Rohrdorf – Es scheint, als wüssten die Mitarbeiter der Deutschen Bahn ganz genau, wo sie in Rohrdorf hinmüssen, um die meisten Betroffenen zu erreichen. Zumindest wagte sich das rund zehnköpfige Team der DB mitten in das Dorfhaus Lauterbach, um die Pläne für den Brenner-Nordzulauf in ihren sogenannten Bürgersprechstunden zu präsentieren.
Überholstrecke nahe am Dorfzentrum
Ein durchaus heikler Schlusspunkt für die große Tour der Projektabschnittsleiter durch den Rosenheimer Landkreis. Denn nur wenige hundert Meter neben den aufgebauten Schaubildern, Aufstellern und großen Bildschirmen soll die neue Bahntrasse verlaufen: Dreigleisig, mit Überholstrecke und vor allem – oberirdisch. „Dass wir damit auf keine Begeisterung stoßen, ist völlig klar und legitim”, sagt Manuel Gotthalmseder, Projektabschnittsleiter der Deutschen Bahn. Die Ruhe scheint er aber auch in der dritten Woche der Präsentationen nicht verloren zu haben. Wie gewohnt gelassen erklärt er beim Aufeinandertreffen mit den Anwohnern die Entscheidungen, die zur geplanten Linie geführt haben.
„Wir müssen auf diesem Abschnitt irgendwo eine Möglichkeit schaffen, dass sich Züge begegnen und überholen können”, meint Gotthalmseder. Dieser Teil der Überholstrecke müsse dafür oberirdisch verlaufen.
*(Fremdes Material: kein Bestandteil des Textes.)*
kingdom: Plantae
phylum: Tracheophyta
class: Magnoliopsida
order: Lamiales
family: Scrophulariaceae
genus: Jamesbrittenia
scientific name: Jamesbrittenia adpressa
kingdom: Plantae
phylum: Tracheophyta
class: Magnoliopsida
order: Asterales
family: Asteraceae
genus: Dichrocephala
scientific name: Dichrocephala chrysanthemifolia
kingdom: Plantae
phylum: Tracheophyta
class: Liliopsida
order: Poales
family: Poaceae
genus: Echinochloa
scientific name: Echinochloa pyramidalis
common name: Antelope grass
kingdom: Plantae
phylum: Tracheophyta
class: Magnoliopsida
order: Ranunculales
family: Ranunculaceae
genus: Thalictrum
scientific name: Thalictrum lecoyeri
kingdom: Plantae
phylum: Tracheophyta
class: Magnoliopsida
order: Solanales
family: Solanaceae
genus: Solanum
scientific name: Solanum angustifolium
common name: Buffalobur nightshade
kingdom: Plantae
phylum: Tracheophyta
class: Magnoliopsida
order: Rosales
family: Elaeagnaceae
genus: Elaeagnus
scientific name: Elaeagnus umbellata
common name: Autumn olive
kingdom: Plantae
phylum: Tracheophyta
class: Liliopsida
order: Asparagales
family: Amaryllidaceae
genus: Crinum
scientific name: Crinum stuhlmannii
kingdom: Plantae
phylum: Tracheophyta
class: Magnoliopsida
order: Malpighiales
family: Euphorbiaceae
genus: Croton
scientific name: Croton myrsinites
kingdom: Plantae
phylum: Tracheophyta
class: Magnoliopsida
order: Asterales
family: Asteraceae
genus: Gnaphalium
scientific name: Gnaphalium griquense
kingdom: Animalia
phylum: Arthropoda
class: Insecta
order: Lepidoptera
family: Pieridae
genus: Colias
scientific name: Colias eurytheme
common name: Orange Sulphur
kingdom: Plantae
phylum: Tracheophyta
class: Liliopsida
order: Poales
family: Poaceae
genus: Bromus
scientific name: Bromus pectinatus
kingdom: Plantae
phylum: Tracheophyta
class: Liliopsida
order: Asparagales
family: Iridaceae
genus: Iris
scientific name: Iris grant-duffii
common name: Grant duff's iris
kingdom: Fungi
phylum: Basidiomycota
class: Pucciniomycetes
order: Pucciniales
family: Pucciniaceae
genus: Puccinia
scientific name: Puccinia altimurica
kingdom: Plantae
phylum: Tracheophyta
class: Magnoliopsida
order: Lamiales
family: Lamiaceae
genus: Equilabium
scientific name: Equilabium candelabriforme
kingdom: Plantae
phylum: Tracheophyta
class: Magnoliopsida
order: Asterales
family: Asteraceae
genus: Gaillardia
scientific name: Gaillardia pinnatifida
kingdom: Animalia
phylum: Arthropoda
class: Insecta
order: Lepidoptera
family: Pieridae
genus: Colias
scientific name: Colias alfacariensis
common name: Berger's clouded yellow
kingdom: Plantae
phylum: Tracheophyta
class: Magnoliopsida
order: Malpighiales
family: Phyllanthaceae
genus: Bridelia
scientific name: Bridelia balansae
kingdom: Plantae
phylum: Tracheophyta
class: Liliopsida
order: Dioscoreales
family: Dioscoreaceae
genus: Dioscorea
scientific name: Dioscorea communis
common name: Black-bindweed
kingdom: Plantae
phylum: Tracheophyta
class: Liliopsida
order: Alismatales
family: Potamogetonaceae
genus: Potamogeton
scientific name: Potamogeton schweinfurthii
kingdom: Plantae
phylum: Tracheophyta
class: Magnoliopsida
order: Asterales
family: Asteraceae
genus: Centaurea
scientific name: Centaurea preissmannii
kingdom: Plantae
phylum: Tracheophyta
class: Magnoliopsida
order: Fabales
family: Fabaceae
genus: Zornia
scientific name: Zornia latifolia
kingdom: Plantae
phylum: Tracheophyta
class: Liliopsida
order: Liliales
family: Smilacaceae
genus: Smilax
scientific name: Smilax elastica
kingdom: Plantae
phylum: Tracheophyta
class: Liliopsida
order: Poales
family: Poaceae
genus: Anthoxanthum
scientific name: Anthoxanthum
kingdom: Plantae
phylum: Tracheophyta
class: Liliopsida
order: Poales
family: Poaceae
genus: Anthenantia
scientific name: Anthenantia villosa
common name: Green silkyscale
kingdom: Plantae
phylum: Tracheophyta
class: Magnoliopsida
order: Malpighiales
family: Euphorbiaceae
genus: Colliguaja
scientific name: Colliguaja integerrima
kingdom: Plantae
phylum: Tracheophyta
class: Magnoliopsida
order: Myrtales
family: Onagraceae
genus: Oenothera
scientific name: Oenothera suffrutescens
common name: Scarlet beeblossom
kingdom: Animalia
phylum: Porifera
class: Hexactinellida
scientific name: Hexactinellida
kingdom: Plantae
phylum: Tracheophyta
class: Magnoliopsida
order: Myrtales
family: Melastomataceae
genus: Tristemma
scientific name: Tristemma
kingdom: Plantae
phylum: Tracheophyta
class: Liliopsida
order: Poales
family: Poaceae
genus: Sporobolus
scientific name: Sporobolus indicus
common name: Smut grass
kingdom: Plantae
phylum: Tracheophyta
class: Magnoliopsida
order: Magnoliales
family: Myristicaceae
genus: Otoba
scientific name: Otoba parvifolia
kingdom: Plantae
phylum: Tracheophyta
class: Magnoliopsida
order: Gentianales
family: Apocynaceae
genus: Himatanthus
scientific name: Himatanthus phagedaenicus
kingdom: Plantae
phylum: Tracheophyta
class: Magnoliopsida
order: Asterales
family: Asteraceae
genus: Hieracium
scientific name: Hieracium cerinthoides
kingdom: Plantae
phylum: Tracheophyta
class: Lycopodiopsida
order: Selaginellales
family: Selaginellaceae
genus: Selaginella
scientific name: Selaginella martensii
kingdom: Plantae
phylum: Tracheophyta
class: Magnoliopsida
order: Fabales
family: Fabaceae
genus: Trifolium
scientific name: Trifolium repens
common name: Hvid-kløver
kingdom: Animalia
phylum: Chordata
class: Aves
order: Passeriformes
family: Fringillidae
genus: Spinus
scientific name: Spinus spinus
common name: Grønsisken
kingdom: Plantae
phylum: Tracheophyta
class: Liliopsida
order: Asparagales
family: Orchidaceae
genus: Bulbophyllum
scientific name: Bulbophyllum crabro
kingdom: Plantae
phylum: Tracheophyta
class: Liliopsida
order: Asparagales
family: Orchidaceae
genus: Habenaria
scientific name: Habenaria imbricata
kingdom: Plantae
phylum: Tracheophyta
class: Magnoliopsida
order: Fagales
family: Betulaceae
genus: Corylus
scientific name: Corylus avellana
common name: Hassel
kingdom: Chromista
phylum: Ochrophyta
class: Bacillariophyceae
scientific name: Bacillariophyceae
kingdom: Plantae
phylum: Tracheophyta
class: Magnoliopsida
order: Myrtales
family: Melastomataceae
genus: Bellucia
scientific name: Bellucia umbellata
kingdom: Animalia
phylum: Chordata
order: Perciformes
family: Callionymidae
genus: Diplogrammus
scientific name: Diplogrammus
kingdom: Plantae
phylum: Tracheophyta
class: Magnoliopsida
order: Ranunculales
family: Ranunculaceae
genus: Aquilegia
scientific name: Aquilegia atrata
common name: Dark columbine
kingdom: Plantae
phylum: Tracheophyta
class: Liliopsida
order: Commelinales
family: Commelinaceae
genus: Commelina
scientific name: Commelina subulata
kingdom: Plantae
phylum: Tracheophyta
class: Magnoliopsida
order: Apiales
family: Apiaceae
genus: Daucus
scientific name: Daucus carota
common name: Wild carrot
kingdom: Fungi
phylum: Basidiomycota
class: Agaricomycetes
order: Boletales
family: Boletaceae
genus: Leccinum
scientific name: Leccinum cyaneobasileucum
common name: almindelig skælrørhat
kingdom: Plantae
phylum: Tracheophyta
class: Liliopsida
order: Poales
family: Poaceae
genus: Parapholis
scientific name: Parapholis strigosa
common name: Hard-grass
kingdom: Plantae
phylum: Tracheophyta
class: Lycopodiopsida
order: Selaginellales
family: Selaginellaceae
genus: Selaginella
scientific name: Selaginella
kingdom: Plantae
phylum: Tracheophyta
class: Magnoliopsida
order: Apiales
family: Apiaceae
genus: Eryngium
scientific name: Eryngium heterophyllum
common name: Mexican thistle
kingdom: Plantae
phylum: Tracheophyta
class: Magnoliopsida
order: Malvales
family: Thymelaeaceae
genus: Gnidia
Dabei sei geologisch die Stelle zwischen Innleiten- und Sattelbergtunnel nahe Lauterbach am besten geeignet.
„Aber warum geht das nicht einen Kilometer weiter nördlich, wo kaum jemand wohnt?“, ist eine der zahlreichen Fragen der Anwohner. „Das liegt unter anderem am dort fließenden Aichbach“, erklärt der Projektabschnittsleiter. Dort müsse die Schiene wieder tief genug sein, um mit dem Innleitentunnel unter dem Gewässer durchzukommen.
Während die DB solche Detailfragen beantwortete, ging es vor dem Dorfhaus nach wie vor um die Grundsatzdiskussion. Mit einem Pavillon hatte sich dort die Bürgerinitiative Bürgerinteressen Rohrdorf (BIB) positioniert und empfing die Interessenten vor und nach ihrem Besuch bei der Deutschen Bahn. Der erste Eindruck von den Betroffenen: „Überraschung, Entsetzen, Frustration bis hin zur Resignation”, meint Jakob Opperer, Vertreter der BIB. Schon seit Beginn der Planungen setzt er sich dafür ein, dass die Variante der Bahn gar nicht erst nach Rohrdorf kommt.
„Nichts endgültig entschieden“
Eine detaillierte Bedarfsplanung, der Ausbau der Bestandsstrecke, Berechnung des Kosten-Nutzen-Verhältnisses und eine schlüssige CO2-Bilanz sollten aufgestellt werden, bevor der Brenner-Nordzulauf überhaupt in Erwägung gezogen wird. Damit entspricht die Initiative ziemlich genau den Kernforderungen, die auch Bürgermeister Simon Hausstetter mit der Rohrdorfer Gemeindeverwaltung aufgestellt hat. „Wir wollen den Bürgern zeigen, dass hier noch nichts endgültig entschieden ist”, betont Sepp Brem, stellvertretend für die Bürgerinitiative.
Für die Planer der Deutschen Bahn ist die Tour durch die Region nach dem Auftritt in Rohrdorf beendet. „Die technischen Planungen sind erst einmal abgeschlossen”, sagt Gotthalmseder.
Weitere Pläne sind erst für Mitte des Jahres 2025 geplant, wenn der Bundestag über die Trasse entschieden hat. „Bis dahin“, so Manuel Gotthalmseder, „habe ich nicht viel Neues zu erzählen“.